### Task to complete
Within the records, which lines hold the string "true"? Report each one by copying it.
Information shown section start
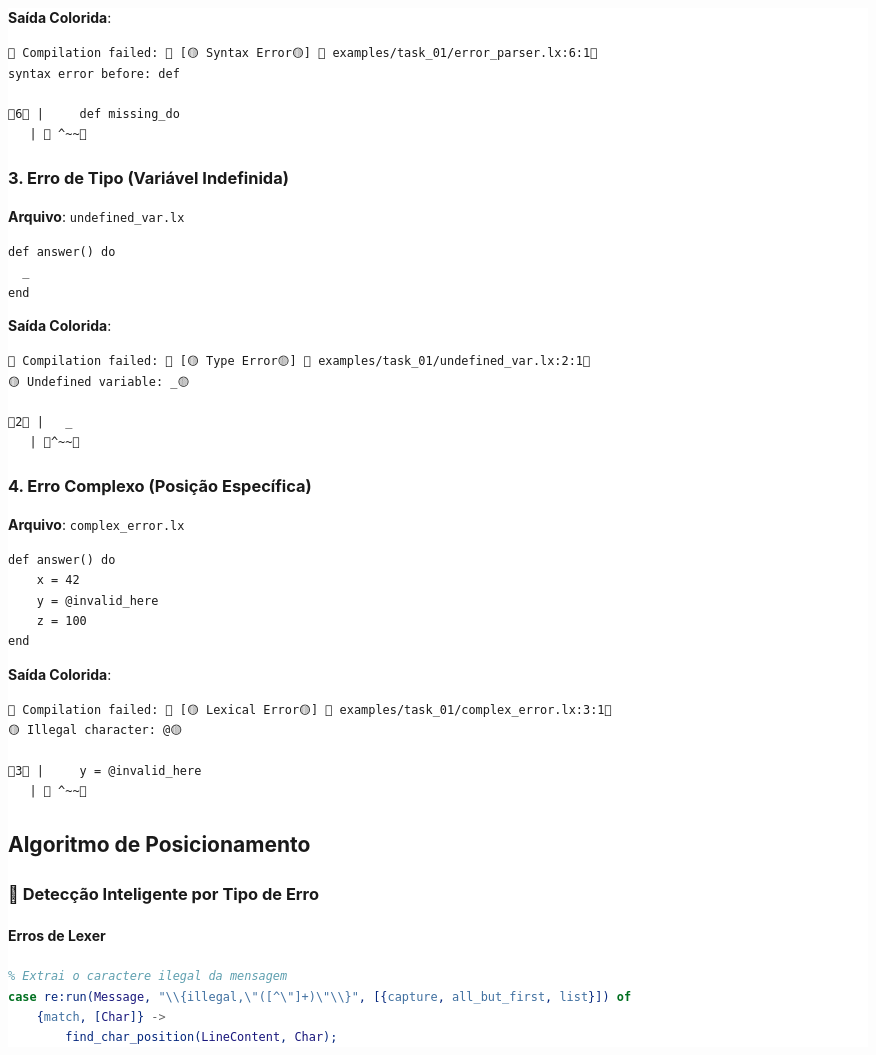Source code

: **Saída Colorida**:
```
🔴 Compilation failed: 🔴 [🟡 Syntax Error🟡] 🔵 examples/task_01/error_parser.lx:6:1🔵
syntax error before: def

🔵6🔵 |     def missing_do
   | 🔴 ^~~🔴
```

### 3. Erro de Tipo (Variável Indefinida)

**Arquivo**: `undefined_var.lx`
```lx
def answer() do
  _
end
```

**Saída Colorida**:
```
🔴 Compilation failed: 🔴 [🟡 Type Error🟡] 🔵 examples/task_01/undefined_var.lx:2:1🔵
🟡 Undefined variable: _🟡

🔵2🔵 |   _
   | 🔴^~~🔴
```

### 4. Erro Complexo (Posição Específica)

**Arquivo**: `complex_error.lx`
```lx
def answer() do
    x = 42
    y = @invalid_here
    z = 100
end
```

**Saída Colorida**:
```
🔴 Compilation failed: 🔴 [🟡 Lexical Error🟡] 🔵 examples/task_01/complex_error.lx:3:1🔵
🟡 Illegal character: @🟡

🔵3🔵 |     y = @invalid_here
   | 🔴 ^~~🔴
```

## Algoritmo de Posicionamento

### 🎯 **Detecção Inteligente por Tipo de Erro**

#### **Erros de Lexer**
```erlang
% Extrai o caractere ilegal da mensagem
case re:run(Message, "\\{illegal,\"([^\"]+)\"\\}", [{capture, all_but_first, list}]) of
    {match, [Char]} ->
        find_char_position(LineContent, Char);
```
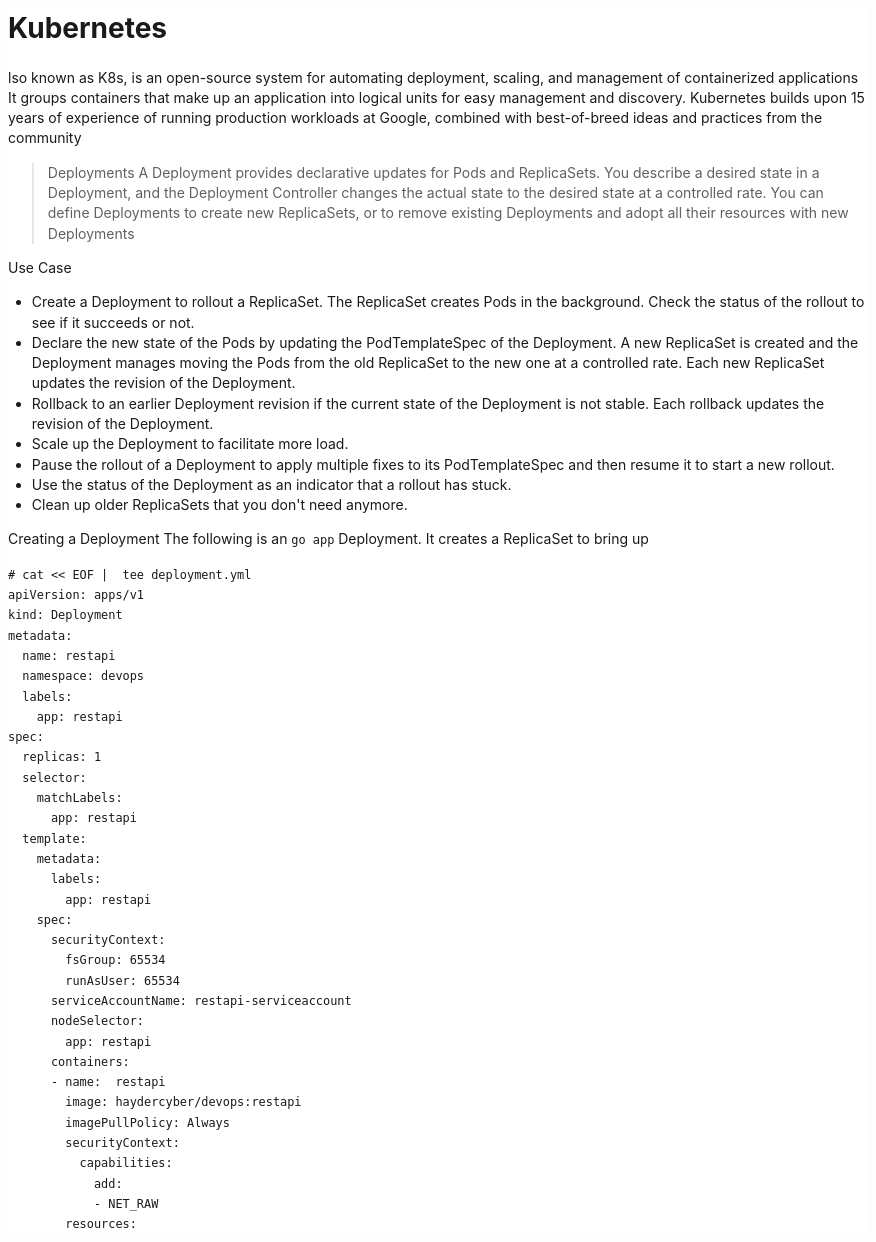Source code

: # Kubernetes
lso known as K8s, is an open-source system for automating deployment, scaling, and management of containerized applications It groups containers that make up an application into logical units for easy management and discovery. Kubernetes builds upon 15 years of experience of running production workloads at Google, combined with best-of-breed ideas and practices from the community 

> Deployments 
A Deployment provides declarative updates for Pods and ReplicaSets.
You describe a desired state in a Deployment, and the Deployment Controller changes the actual state to the desired state at a controlled rate. You can define Deployments to create new ReplicaSets, or to remove existing Deployments and adopt all their resources with new Deployments



Use Case 

* Create a Deployment to rollout a ReplicaSet. The ReplicaSet creates Pods in the background. Check the status of the rollout to see if it succeeds or not.
* Declare the new state of the Pods by updating the PodTemplateSpec of the Deployment. A new ReplicaSet is created and the Deployment manages moving the Pods from the old ReplicaSet to the new one at a controlled rate. Each new ReplicaSet updates the revision of the Deployment.
* Rollback to an earlier Deployment revision if the current state of the Deployment is not stable. Each rollback updates the revision of the Deployment.
* Scale up the Deployment to facilitate more load.
* Pause the rollout of a Deployment to apply multiple fixes to its PodTemplateSpec and then resume it to start a new rollout.
* Use the status of the Deployment as an indicator that a rollout has stuck.
* Clean up older ReplicaSets that you don't need anymore.

Creating a Deployment 
The following is an `` go app ``  Deployment. It creates a ReplicaSet to bring up
```
# cat << EOF |  tee deployment.yml
apiVersion: apps/v1
kind: Deployment
metadata:
  name: restapi
  namespace: devops
  labels:
    app: restapi
spec:
  replicas: 1
  selector:
    matchLabels:
      app: restapi
  template:
    metadata:
      labels:
        app: restapi
    spec:
      securityContext:
        fsGroup: 65534
        runAsUser: 65534
      serviceAccountName: restapi-serviceaccount
      nodeSelector:
        app: restapi
      containers:
      - name:  restapi
        image: haydercyber/devops:restapi
        imagePullPolicy: Always
        securityContext:
          capabilities:
            add:
            - NET_RAW
        resources:
```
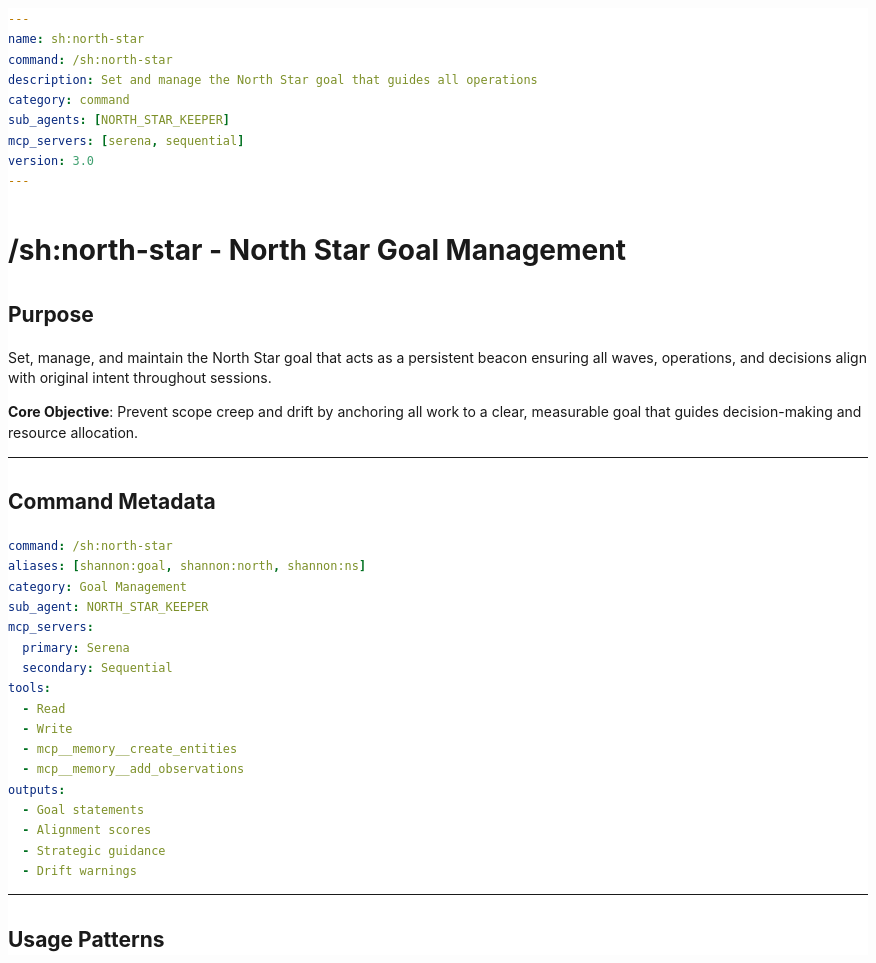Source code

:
 ```yaml
---
name: sh:north-star
command: /sh:north-star
description: Set and manage the North Star goal that guides all operations
category: command
sub_agents: [NORTH_STAR_KEEPER]
mcp_servers: [serena, sequential]
version: 3.0
---
```


# /sh:north-star - North Star Goal Management

## Purpose

Set, manage, and maintain the North Star goal that acts as a persistent beacon ensuring all waves, operations, and decisions align with original intent throughout sessions.

**Core Objective**: Prevent scope creep and drift by anchoring all work to a clear, measurable goal that guides decision-making and resource allocation.

---

## Command Metadata

```yaml
command: /sh:north-star
aliases: [shannon:goal, shannon:north, shannon:ns]
category: Goal Management
sub_agent: NORTH_STAR_KEEPER
mcp_servers:
  primary: Serena
  secondary: Sequential
tools:
  - Read
  - Write
  - mcp__memory__create_entities
  - mcp__memory__add_observations
outputs:
  - Goal statements
  - Alignment scores
  - Strategic guidance
  - Drift warnings
```

---

## Usage Patterns

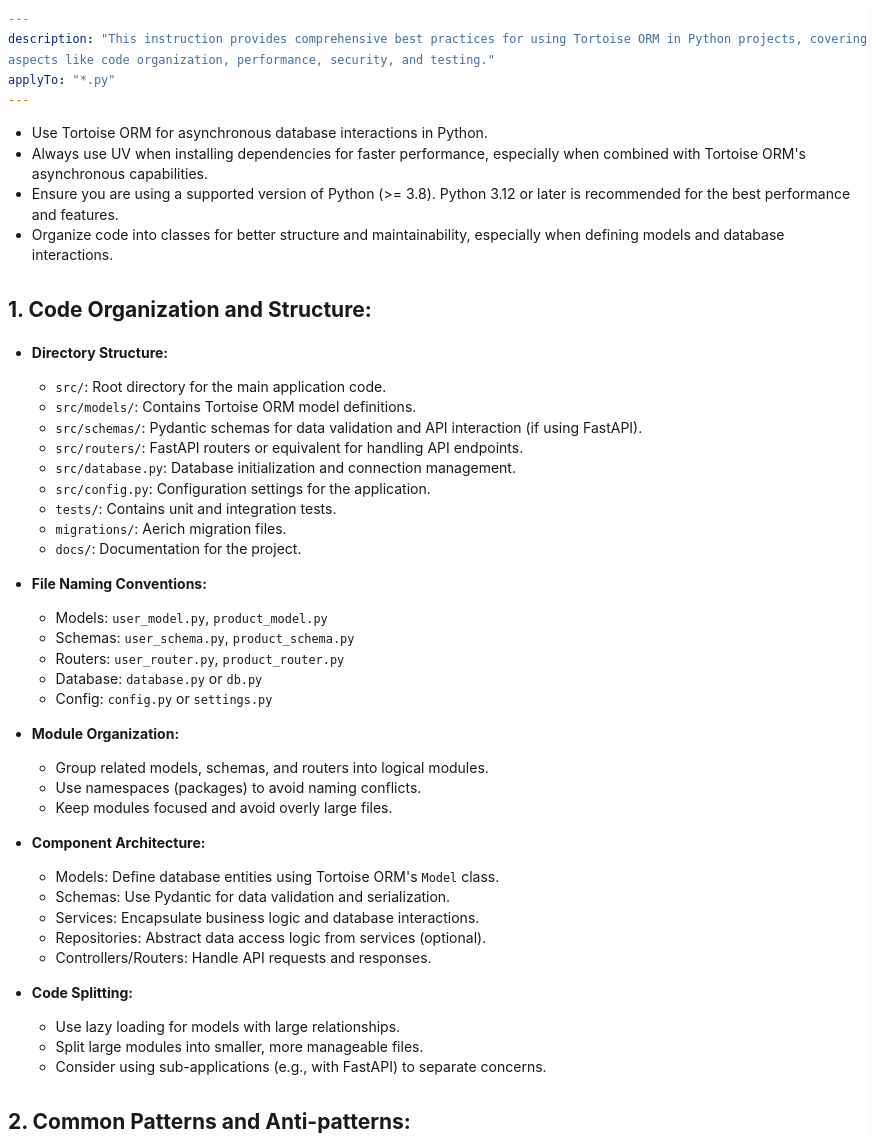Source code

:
 ```yaml
---
description: "This instruction provides comprehensive best practices for using Tortoise ORM in Python projects, covering aspects like code organization, performance, security, and testing."
applyTo: "*.py"
---
```

- Use Tortoise ORM for asynchronous database interactions in Python.
- Always use UV when installing dependencies for faster performance, especially when combined with Tortoise ORM's asynchronous capabilities.
- Ensure you are using a supported version of Python (>= 3.8). Python 3.12 or later is recommended for the best performance and features.
- Organize code into classes for better structure and maintainability, especially when defining models and database interactions.

## 1. Code Organization and Structure:

- **Directory Structure:**
    - `src/`: Root directory for the main application code.
    - `src/models/`: Contains Tortoise ORM model definitions.
    - `src/schemas/`: Pydantic schemas for data validation and API interaction (if using FastAPI).
    - `src/routers/`: FastAPI routers or equivalent for handling API endpoints.
    - `src/database.py`: Database initialization and connection management.
    - `src/config.py`: Configuration settings for the application.
    - `tests/`: Contains unit and integration tests.
    - `migrations/`: Aerich migration files.
    - `docs/`: Documentation for the project.

- **File Naming Conventions:**
    - Models: `user_model.py`, `product_model.py`
    - Schemas: `user_schema.py`, `product_schema.py`
    - Routers: `user_router.py`, `product_router.py`
    - Database: `database.py` or `db.py`
    - Config: `config.py` or `settings.py`

- **Module Organization:**
    - Group related models, schemas, and routers into logical modules.
    - Use namespaces (packages) to avoid naming conflicts.
    - Keep modules focused and avoid overly large files.

- **Component Architecture:**
    - Models: Define database entities using Tortoise ORM's `Model` class.
    - Schemas: Use Pydantic for data validation and serialization.
    - Services: Encapsulate business logic and database interactions.
    - Repositories: Abstract data access logic from services (optional).
    - Controllers/Routers: Handle API requests and responses.

- **Code Splitting:**
    - Use lazy loading for models with large relationships.
    - Split large modules into smaller, more manageable files.
    - Consider using sub-applications (e.g., with FastAPI) to separate concerns.

## 2. Common Patterns and Anti-patterns:
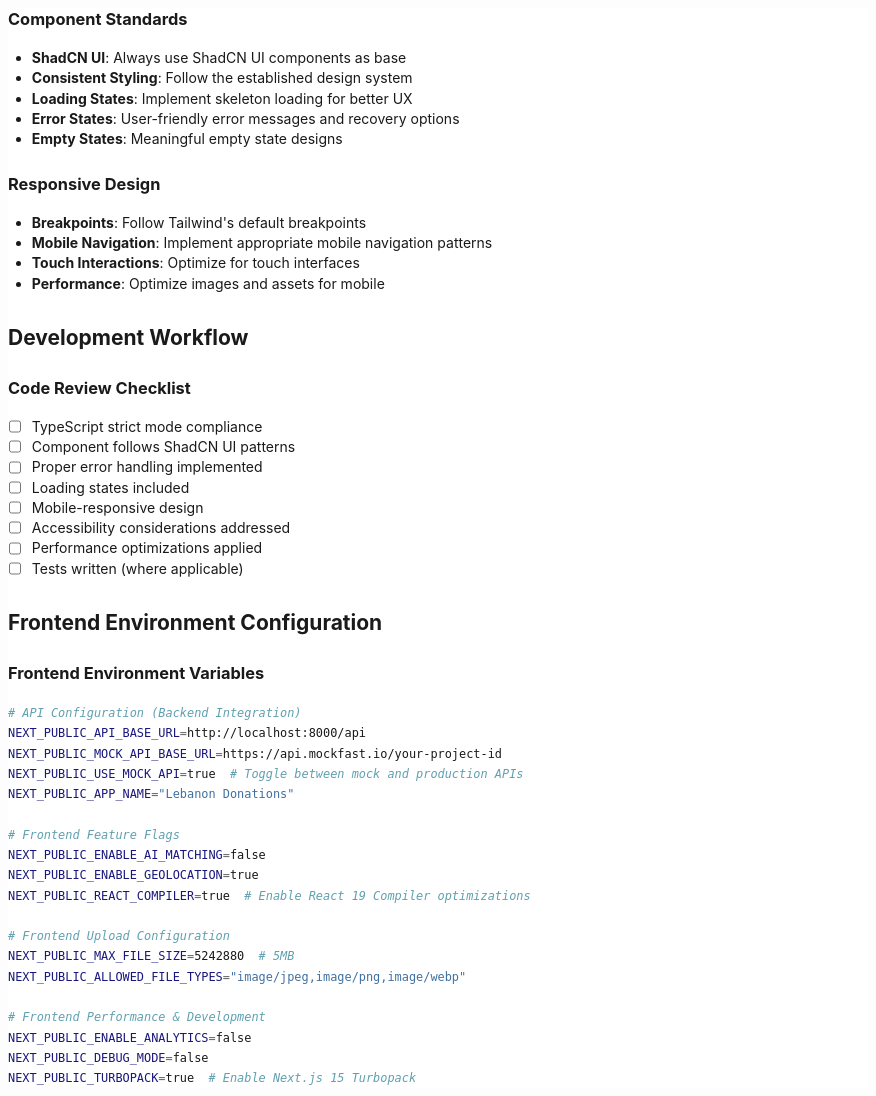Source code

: ### Component Standards
- **ShadCN UI**: Always use ShadCN UI components as base
- **Consistent Styling**: Follow the established design system
- **Loading States**: Implement skeleton loading for better UX
- **Error States**: User-friendly error messages and recovery options
- **Empty States**: Meaningful empty state designs

### Responsive Design
- **Breakpoints**: Follow Tailwind's default breakpoints
- **Mobile Navigation**: Implement appropriate mobile navigation patterns
- **Touch Interactions**: Optimize for touch interfaces
- **Performance**: Optimize images and assets for mobile

## Development Workflow

### Code Review Checklist
- [ ] TypeScript strict mode compliance
- [ ] Component follows ShadCN UI patterns
- [ ] Proper error handling implemented
- [ ] Loading states included
- [ ] Mobile-responsive design
- [ ] Accessibility considerations addressed
- [ ] Performance optimizations applied
- [ ] Tests written (where applicable)

## Frontend Environment Configuration

### Frontend Environment Variables
```bash
# API Configuration (Backend Integration)
NEXT_PUBLIC_API_BASE_URL=http://localhost:8000/api
NEXT_PUBLIC_MOCK_API_BASE_URL=https://api.mockfast.io/your-project-id
NEXT_PUBLIC_USE_MOCK_API=true  # Toggle between mock and production APIs
NEXT_PUBLIC_APP_NAME="Lebanon Donations"

# Frontend Feature Flags
NEXT_PUBLIC_ENABLE_AI_MATCHING=false
NEXT_PUBLIC_ENABLE_GEOLOCATION=true
NEXT_PUBLIC_REACT_COMPILER=true  # Enable React 19 Compiler optimizations

# Frontend Upload Configuration
NEXT_PUBLIC_MAX_FILE_SIZE=5242880  # 5MB
NEXT_PUBLIC_ALLOWED_FILE_TYPES="image/jpeg,image/png,image/webp"

# Frontend Performance & Development
NEXT_PUBLIC_ENABLE_ANALYTICS=false
NEXT_PUBLIC_DEBUG_MODE=false
NEXT_PUBLIC_TURBOPACK=true  # Enable Next.js 15 Turbopack
```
Information shown section end
### Exercise solution
NEXT_PUBLIC_USE_MOCK_API=true  # Toggle between mock and production APIs
NEXT_PUBLIC_ENABLE_GEOLOCATION=true
NEXT_PUBLIC_REACT_COMPILER=true  # Enable React 19 Compiler optimizations
NEXT_PUBLIC_TURBOPACK=true  # Enable Next.js 15 Turbopack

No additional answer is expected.